La Délégation souhaite qu'à la suite des discussions intervenues sur le rapport de situation comparée au sein du Conseil supérieur de l'égalité professionnelle, le calendrier retenu pour les négociations sur le rattrapage des écarts salariaux et la fixation de sanctions soit tenu.
Compte tenu des conséquences du temps partiel sur le niveau des retraites, des discussions avec les secteurs qui recourent le plus à cette forme d'emploi sont indispensables, notamment pour remédier aux conséquences du temps partiel subi et inciter les employeurs à favoriser le passage à des temps de travail qui se rapprochent du temps plein.
L'information des salariés sur les conséquences en matière de retraite d'une activité exercée à temps partiel devrait être systématique au moment de la conclusion du contrat de travail ou du passage d'un temps plein à un temps partiel, ce que la Délégation avait déjà préconisé en 2004.
De même, la Délégation recommande l'information des salariés à temps partiel sur la possibilité existante de cotiser à l'assurance vieillesse sur l'équivalent d'un temps plein, pour le régime général mais aussi pour les régimes complémentaires de l'AGIRC et de l'ARRCO. Les partenaires sociaux devraient être incités à inclure dans les conventions collectives de branches et dans les accords d'entreprise une clause relative à cette possibilité et à la prise en charge ou la compensation du surcoût.
Sur l'évolution des droits familiaux et conjugaux :
Une réflexion a été entamée par le Comité d'Orientation des Retraites sur les droits familiaux et conjugaux.
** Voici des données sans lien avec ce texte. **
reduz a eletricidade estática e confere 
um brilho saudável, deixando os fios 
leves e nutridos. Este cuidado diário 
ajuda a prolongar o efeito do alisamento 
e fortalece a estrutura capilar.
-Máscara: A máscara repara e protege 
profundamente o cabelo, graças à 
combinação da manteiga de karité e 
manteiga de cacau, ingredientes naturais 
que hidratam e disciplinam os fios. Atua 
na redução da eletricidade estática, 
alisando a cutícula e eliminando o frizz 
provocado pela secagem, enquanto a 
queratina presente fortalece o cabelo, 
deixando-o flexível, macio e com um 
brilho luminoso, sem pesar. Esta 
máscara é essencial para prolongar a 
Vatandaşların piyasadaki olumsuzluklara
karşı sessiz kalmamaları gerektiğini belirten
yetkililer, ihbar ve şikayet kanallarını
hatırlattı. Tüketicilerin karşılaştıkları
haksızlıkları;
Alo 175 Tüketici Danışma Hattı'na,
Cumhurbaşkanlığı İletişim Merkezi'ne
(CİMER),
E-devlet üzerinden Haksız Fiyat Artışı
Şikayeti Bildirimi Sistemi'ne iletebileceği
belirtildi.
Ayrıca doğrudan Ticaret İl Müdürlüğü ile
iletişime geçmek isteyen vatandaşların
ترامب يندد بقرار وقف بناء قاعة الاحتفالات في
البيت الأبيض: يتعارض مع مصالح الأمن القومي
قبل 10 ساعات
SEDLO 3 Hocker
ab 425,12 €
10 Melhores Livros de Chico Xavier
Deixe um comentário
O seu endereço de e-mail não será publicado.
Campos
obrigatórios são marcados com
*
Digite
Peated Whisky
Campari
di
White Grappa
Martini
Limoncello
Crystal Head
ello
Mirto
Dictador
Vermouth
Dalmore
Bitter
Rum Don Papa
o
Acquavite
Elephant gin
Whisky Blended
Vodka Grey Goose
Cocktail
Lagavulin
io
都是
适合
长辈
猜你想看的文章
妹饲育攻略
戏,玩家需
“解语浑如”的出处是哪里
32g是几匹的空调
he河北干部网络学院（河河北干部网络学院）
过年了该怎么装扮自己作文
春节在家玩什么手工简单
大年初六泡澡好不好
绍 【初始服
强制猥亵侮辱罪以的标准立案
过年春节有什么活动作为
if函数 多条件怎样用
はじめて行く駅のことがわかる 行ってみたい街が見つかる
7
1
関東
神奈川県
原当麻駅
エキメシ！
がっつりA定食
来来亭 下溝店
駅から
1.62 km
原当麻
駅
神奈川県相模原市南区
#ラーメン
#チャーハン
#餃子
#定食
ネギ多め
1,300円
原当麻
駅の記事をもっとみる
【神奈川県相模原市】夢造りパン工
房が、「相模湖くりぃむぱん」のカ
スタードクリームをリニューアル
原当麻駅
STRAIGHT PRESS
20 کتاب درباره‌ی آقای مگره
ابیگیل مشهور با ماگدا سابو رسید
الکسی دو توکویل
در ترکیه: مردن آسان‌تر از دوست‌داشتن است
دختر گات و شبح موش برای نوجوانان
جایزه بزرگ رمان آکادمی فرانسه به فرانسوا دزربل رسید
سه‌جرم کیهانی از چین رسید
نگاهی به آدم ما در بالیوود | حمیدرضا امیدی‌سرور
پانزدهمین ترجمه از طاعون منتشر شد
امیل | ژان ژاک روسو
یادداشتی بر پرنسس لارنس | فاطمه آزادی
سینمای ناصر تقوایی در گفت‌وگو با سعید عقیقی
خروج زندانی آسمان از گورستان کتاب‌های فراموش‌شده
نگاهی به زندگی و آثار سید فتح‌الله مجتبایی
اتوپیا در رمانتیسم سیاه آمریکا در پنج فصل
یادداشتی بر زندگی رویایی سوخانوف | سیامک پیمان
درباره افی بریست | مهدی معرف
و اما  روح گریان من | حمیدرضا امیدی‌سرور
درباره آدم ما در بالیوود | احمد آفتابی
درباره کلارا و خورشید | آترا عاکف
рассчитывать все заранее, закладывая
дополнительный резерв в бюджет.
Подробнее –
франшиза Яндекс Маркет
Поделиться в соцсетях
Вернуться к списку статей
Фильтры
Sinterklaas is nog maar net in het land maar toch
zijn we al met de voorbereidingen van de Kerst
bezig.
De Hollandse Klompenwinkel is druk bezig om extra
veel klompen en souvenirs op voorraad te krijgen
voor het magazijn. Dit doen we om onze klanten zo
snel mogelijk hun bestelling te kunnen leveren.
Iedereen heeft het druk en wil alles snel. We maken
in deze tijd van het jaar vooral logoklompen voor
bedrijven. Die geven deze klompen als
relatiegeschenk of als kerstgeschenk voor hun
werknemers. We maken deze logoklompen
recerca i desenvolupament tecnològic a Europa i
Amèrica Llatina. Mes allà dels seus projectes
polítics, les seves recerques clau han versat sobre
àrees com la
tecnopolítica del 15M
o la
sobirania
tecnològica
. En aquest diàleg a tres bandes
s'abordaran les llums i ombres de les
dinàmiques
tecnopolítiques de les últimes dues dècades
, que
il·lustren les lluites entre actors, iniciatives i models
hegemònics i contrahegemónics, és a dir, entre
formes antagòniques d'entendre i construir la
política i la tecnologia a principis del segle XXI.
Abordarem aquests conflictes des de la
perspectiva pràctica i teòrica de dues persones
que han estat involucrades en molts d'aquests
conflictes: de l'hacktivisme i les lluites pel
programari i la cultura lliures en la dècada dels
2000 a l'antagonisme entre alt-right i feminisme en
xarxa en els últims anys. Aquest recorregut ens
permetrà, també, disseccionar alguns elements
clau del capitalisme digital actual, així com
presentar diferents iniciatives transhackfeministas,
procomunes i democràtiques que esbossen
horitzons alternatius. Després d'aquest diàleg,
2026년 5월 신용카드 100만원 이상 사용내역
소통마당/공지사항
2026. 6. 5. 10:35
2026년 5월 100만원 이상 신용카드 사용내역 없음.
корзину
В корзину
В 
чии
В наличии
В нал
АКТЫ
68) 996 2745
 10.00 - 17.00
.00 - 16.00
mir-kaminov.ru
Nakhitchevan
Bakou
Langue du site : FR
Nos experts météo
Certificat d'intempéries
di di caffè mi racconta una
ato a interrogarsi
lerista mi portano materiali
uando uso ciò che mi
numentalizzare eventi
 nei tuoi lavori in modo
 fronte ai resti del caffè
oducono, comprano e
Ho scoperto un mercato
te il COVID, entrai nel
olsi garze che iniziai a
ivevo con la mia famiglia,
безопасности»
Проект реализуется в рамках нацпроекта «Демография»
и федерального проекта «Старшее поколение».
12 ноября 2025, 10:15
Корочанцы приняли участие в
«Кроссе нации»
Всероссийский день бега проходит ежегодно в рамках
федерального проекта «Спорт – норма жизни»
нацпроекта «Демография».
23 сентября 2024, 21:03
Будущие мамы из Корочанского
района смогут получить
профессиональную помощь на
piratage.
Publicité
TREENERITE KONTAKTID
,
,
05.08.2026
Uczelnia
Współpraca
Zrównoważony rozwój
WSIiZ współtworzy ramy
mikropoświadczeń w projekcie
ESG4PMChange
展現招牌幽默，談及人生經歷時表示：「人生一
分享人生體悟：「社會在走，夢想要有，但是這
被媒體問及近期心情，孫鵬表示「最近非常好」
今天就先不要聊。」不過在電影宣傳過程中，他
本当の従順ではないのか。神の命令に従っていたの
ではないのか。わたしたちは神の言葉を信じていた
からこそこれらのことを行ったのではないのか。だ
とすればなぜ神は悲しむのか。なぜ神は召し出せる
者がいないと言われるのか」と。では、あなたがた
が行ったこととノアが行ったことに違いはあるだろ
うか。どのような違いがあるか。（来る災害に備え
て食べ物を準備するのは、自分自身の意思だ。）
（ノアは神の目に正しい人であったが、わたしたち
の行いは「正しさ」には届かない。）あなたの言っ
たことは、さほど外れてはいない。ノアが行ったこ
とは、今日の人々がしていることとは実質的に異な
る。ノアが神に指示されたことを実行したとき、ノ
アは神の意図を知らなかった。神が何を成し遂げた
La Délégation souhaite qu'elle puisse déboucher rapidement sur des mesures concrètes.
La situation des veuves ayant des enfants à charge devrait être mieux prise en charge et cette question faire partie de la réflexion globale menée sur la pension de réversion.
Dans la fonction publique, la Délégation considère que la situation de ceux n'ayant pas constitué de droits dans le régime général et ne remplissant pas les conditions de d'arrêt d'activité au moment de la naissance de leur enfant ou de titularisation au moment de l'accouchement doit être précisément chiffrée et prise en compte.
Sur le partage des droits à la retraite entre conjoints divorcés :
Dans nombre de cas, la séparation du couple, laisse les mères de famille qui n'ont pas exercé d'activité professionnelle, ou l'ont interrompue pour s'occuper de l'éducation des enfants, sans droits sociaux suffisants au regard de la retraite. La Délégation considère que dans ce cas, le juge, devrait systématiquement, au moment du divorce, opérer un partage des droits à la retraite constitués par celui qui a cotisé.
La part de la pension versée à l'ex-conjoint serait fonction de la durée du mariage et de la période d'inactivité. Il donnerait lieu directement au versement d'une partie de la pension par les caisses de retraite au moment où l'un des conjoints fait valoir ses droits, et s'interromprait dès lors que le droit à la réversion jouerait.